Wanamént 3. Da diversi anni conosco una comunità di suore colombiane, molto brave, che operano a Wanamént. Parlando con loro, mi è venuta un’idea e ho chiesto che rapporti ci sono fra loro e i protestanti di quel paese. Mi hanno detto che con i luterani vanno molto d’accordo e non ci sono problemi. Abbiamo quindi organizzato al volo un incontro a tre, io, la superiora e il pastore. L’idea mi è venuta per il fatto che per noi un finanziatore importante è la Tavola Valdese, che sono protestanti. Ho pensato che i Valdesi potrebbero vedere quindi di buon occhio un progetto cogestito da cattolici e protestanti. Infatti l’ecumenismo è un punto sul quale i Valdesi sono molto sensibili, quindi le probabilità di accoglimento sono probabilmente alte. Intanto vediamo se i due (la suora e il pastore) riescono a mettere in piedi qualche cosa di realmente buono per la gente i Wanamént, qualche cosa che poi non abbia necessità di grandi fondi per il mantenimento ordinario. Poi vedremo assieme di valutare quali progetti presentare entro novembre ai Valdesi.
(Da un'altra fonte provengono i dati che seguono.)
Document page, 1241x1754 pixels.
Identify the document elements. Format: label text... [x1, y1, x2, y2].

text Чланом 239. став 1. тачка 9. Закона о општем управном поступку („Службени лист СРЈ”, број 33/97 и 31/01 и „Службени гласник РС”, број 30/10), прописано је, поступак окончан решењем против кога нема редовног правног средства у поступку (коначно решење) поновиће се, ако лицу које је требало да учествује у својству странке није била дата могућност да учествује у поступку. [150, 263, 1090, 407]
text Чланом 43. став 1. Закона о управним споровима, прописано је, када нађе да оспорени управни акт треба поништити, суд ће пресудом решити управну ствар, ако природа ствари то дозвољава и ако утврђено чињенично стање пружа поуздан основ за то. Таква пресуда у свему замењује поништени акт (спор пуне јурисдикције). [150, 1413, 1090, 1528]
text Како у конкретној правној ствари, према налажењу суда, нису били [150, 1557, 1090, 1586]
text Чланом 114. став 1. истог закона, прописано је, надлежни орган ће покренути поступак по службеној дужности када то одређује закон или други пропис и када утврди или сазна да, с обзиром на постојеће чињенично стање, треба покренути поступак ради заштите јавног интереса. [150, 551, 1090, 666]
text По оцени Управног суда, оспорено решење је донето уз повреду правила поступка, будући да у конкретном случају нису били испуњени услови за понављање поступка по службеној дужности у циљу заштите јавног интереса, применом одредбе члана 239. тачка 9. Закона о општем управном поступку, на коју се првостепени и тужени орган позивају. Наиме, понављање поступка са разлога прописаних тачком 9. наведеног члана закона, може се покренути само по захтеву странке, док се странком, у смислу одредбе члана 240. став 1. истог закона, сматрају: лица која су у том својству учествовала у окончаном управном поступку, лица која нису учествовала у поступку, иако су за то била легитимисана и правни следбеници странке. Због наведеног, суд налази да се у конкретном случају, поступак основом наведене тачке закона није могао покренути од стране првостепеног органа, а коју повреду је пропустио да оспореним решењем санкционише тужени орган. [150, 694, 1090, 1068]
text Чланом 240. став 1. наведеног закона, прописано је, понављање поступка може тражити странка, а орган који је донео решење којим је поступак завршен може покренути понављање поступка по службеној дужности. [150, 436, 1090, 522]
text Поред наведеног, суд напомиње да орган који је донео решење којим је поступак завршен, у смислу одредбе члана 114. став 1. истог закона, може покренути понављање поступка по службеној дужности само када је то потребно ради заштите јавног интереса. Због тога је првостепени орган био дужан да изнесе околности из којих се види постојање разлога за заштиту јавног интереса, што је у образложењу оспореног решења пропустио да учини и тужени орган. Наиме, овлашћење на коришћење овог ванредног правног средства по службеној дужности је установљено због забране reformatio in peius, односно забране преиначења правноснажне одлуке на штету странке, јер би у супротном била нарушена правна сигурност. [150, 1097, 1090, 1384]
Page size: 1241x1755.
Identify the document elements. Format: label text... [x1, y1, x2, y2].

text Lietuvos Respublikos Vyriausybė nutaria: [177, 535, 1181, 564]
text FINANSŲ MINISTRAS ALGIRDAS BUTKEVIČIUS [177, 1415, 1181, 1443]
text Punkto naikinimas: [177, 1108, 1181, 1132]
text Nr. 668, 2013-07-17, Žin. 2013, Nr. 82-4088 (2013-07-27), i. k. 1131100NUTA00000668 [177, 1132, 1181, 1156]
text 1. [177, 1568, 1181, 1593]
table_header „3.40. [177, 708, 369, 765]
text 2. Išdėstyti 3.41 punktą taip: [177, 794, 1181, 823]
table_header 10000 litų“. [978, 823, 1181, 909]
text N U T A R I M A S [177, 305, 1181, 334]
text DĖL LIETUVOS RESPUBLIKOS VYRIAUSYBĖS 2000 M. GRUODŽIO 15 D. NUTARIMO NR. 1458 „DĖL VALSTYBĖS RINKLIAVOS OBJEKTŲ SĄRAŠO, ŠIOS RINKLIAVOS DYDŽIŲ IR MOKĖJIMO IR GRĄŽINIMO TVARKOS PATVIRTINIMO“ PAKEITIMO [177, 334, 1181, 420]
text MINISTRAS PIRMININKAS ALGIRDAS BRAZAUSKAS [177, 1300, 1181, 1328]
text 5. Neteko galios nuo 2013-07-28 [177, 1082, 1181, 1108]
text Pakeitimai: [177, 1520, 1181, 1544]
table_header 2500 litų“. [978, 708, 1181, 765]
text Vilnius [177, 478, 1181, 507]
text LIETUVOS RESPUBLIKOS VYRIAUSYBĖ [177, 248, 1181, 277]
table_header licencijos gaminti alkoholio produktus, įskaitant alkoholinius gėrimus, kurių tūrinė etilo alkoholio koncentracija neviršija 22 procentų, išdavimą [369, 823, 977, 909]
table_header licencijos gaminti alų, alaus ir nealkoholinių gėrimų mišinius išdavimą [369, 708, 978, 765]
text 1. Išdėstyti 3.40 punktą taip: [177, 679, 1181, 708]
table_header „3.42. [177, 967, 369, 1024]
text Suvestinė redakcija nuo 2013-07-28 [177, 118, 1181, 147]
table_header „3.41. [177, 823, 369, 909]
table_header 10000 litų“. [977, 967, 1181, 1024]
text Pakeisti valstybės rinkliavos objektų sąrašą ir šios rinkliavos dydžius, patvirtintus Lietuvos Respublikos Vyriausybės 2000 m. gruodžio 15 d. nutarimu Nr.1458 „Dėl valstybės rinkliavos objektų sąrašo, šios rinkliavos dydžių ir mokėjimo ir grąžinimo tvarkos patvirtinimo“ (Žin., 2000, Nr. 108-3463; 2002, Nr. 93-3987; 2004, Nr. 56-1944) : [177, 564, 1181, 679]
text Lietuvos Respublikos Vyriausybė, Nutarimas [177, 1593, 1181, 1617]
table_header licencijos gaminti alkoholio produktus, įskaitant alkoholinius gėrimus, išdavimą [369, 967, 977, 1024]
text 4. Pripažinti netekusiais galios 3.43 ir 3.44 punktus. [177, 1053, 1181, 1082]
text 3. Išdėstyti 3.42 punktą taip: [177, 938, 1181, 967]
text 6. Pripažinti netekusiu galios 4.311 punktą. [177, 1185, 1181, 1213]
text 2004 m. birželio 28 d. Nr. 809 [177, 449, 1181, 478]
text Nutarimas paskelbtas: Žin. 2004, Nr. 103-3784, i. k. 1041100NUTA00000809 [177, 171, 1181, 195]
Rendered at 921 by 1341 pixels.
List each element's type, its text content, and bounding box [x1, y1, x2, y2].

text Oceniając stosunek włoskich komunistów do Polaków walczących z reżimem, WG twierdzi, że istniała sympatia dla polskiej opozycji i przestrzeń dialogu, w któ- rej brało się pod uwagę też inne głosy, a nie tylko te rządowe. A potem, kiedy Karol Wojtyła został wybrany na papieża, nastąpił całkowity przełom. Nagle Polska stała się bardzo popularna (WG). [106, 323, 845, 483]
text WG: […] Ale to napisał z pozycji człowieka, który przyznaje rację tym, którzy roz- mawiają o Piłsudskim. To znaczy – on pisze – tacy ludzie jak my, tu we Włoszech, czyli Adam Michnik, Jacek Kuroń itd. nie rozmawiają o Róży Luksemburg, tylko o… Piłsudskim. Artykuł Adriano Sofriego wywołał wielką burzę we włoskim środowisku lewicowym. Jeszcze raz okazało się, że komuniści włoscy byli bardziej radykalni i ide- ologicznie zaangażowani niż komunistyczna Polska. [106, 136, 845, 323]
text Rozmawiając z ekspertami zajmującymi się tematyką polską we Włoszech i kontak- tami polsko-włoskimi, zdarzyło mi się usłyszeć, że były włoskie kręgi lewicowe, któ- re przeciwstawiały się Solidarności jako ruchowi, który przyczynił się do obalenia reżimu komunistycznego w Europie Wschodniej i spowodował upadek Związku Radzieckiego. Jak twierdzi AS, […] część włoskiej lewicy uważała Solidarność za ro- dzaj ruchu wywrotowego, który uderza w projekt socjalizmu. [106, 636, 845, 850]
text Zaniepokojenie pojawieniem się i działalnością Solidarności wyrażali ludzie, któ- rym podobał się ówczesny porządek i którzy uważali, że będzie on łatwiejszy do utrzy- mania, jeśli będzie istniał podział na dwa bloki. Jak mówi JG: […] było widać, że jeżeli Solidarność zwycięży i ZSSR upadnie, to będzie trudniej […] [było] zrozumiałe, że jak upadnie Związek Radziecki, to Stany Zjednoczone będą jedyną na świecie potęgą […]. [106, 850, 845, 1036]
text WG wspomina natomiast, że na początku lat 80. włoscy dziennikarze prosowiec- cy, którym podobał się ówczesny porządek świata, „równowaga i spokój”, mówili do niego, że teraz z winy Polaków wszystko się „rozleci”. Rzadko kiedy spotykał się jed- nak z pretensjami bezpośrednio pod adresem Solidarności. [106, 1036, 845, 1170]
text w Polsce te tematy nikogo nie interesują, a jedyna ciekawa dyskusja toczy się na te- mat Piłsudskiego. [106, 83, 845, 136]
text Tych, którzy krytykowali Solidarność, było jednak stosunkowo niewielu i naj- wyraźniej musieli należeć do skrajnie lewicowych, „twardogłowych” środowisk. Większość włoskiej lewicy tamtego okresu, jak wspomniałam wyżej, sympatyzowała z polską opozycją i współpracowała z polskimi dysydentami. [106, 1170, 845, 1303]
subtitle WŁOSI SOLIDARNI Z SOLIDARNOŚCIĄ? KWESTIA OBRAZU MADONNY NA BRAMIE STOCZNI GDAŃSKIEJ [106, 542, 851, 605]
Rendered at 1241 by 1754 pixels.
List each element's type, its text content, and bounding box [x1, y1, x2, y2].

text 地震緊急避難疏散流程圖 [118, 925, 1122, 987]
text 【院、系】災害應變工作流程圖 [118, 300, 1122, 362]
Ecco, come vedete, il viaggio, anche se piuttosto breve, ha fornito diversi spunti per inventare cose nuove da mettere in cantiere, sempreché ne abbiamo poi concretamente le forze. Vedremo.

In questo viaggio mi ha accompagnato un mio amico, il Francesco Caporali, che non fa parte di DONA UN SORRISO, ma che mi è stato di preziosa compagnia.

Vi terrò aggiornati.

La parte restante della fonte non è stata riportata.